15. The method of any of the preceding claims, further comprising performing a relative calibration between a measurement channel associated with another measurement device and a measurement channel associated with the camera by:

Rotating the central unit at least about the first axis to a further predetermined position in which a further collimated light beam enters the central unit through an objective lens of the central unit to propagate further towards the camera, wherein the further collimated light beam is associated with the measurement channel associated with the further measurement device;

Capturing at least one additional image with the camera, wherein the further collimated calibration beam is detectable in the at least one additional image, and

A relative collimation error between a measurement channel associated with the camera and a measurement channel associated with the other measurement device is determined based at least on a position of an image point in the at least one additional image corresponding to the other collimated calibration beam.

16. The method of claim 15, wherein the total station comprises a first optical element attached to the alidade or the base to provide a first collimated calibration beam when the central unit is rotated to the predetermined position, and a second optical element attached to the alidade or the base to provide a second collimated calibration beam when the central unit is rotated to the other predetermined position.

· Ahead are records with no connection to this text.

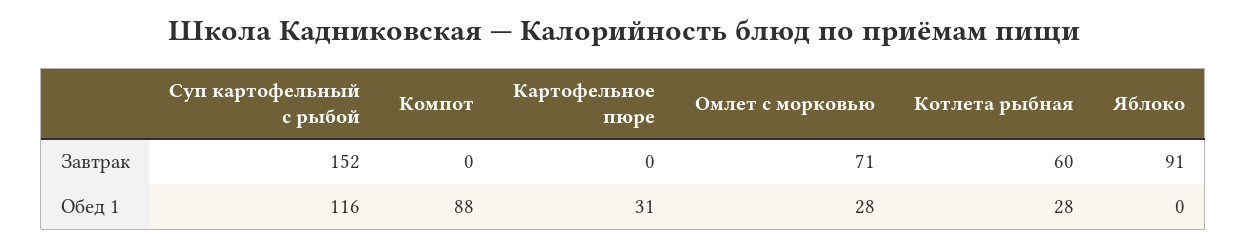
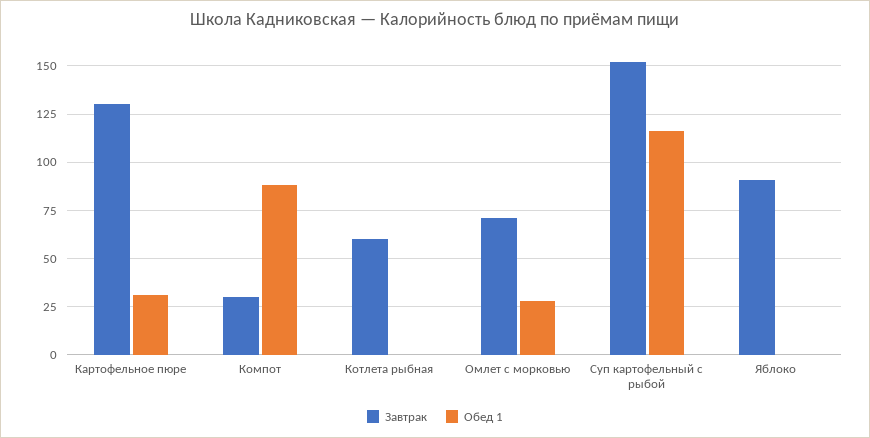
Завтрак, Компот: 0 -> 30
Завтрак, Картофельное пюре: 0 -> 130
Обед 1, Котлета рыбная: 28 -> 0

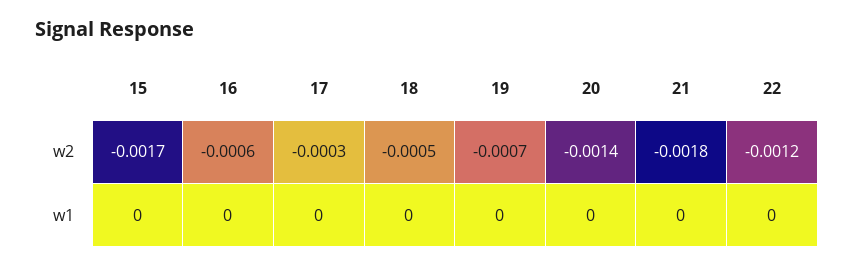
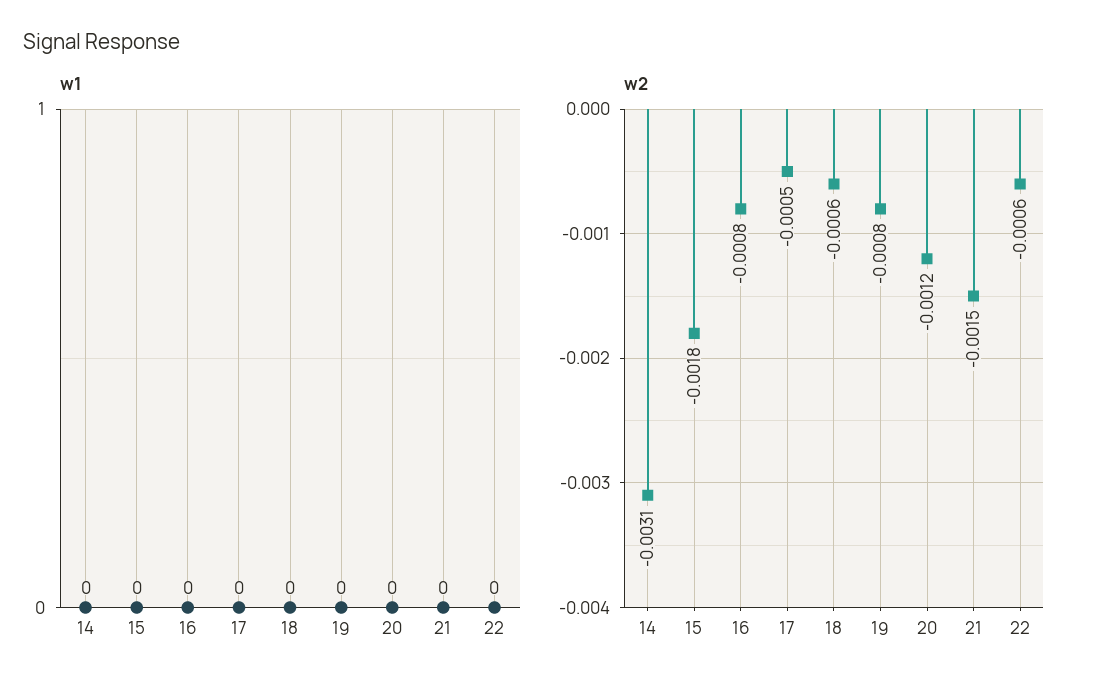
w2, 15: -0.0017 -> -0.0018
w2, 16: -0.0006 -> -0.0008
w2, 17: -0.0003 -> -0.0005
w2, 18: -0.0005 -> -0.0006
w2, 19: -0.0007 -> -0.0008
w2, 20: -0.0014 -> -0.0012
w2, 21: -0.0018 -> -0.0015
w2, 22: -0.0012 -> -0.0006
w1, 14: none -> 0
w2, 14: none -> -0.0031

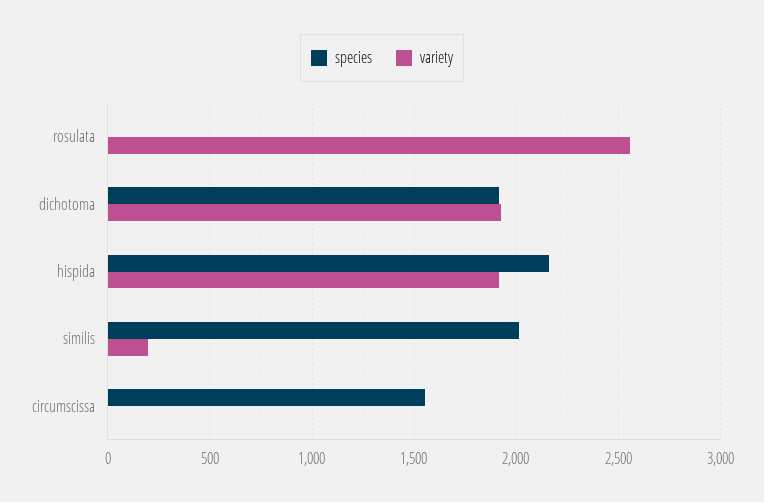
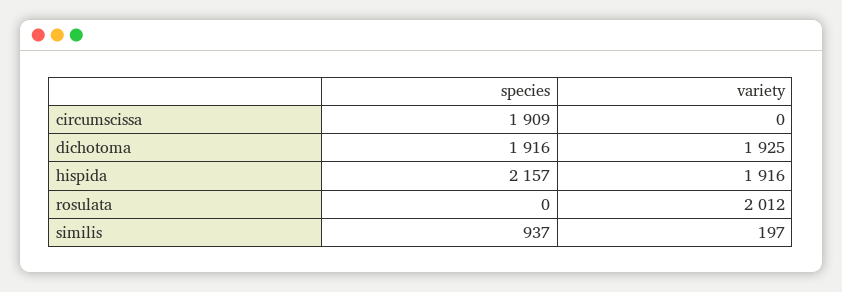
variety, rosulata: 2550 -> 2012
species, similis: 2000 -> 937
species, circumscissa: 1550 -> 1909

17. A total station (100, 500), comprising:

a central unit (510) mounted on the alidade (520) for rotation about a first axis (130),

A base (540) on which the alidade is mounted for rotation about a second axis (150) intersecting the first axis such that an aiming axis (170) of the total station is rotatable about a point of rotation,

Wherein the central unit comprises a plurality of measurement channels, wherein a measurement channel is associated with a measurement device (512,514,518) having an optical axis, wherein at least one measurement device (512) is a camera configured to capture images,

At least one optical element (505) attached to the alidade or the base, and

-A processing unit (1098) configured to perform a calibration of the total station by:

Determining a collimation error relative to the aiming axis for any one of the plurality of measurement channels, thereby providing a calibrated reference measurement channel;

Rotating the central unit at least about the first axis to a predetermined position in which a collimated calibration beam emitted or reflected at the optical element enters the central unit through an objective lens of the central unit to propagate further towards the camera, wherein the collimated calibration beam is related to (i) at least one measurement channel to be calibrated if the calibrated reference measurement channel is a measurement channel associated with the camera, or (ii) the calibrated reference measurement channel if the calibrated reference measurement channel is a measurement channel other than a measurement channel associated with the camera;

causing the camera to capture at least one image in which the collimated light beam is detectable, and

A relative collimation error is determined based at least on a position of an image point in the captured at least one image corresponding to the collimated calibration beam, if the calibrated reference measurement channel is a measurement channel associated with the camera, a relative collimation error between the measurement channel associated with the camera and the at least one measurement channel to be calibrated, or if the calibrated reference measurement channel is a measurement channel other than a measurement channel associated with the camera, a relative collimation error between a measurement channel associated with the camera and the calibrated reference measurement channel.

18. The total station according to claim 17, wherein the control unit is configured to perform the method according to any one of claims 2-16.

19. The total station of claim 17 or 18, wherein the at least one optical element comprises at least one of a retroreflector that reflects light emitted from a light source of one of the plurality of measurement devices when the central unit is rotated to a first predetermined position, and a light source for emitting a collimated beam of light having a first wavelength and a second wavelength.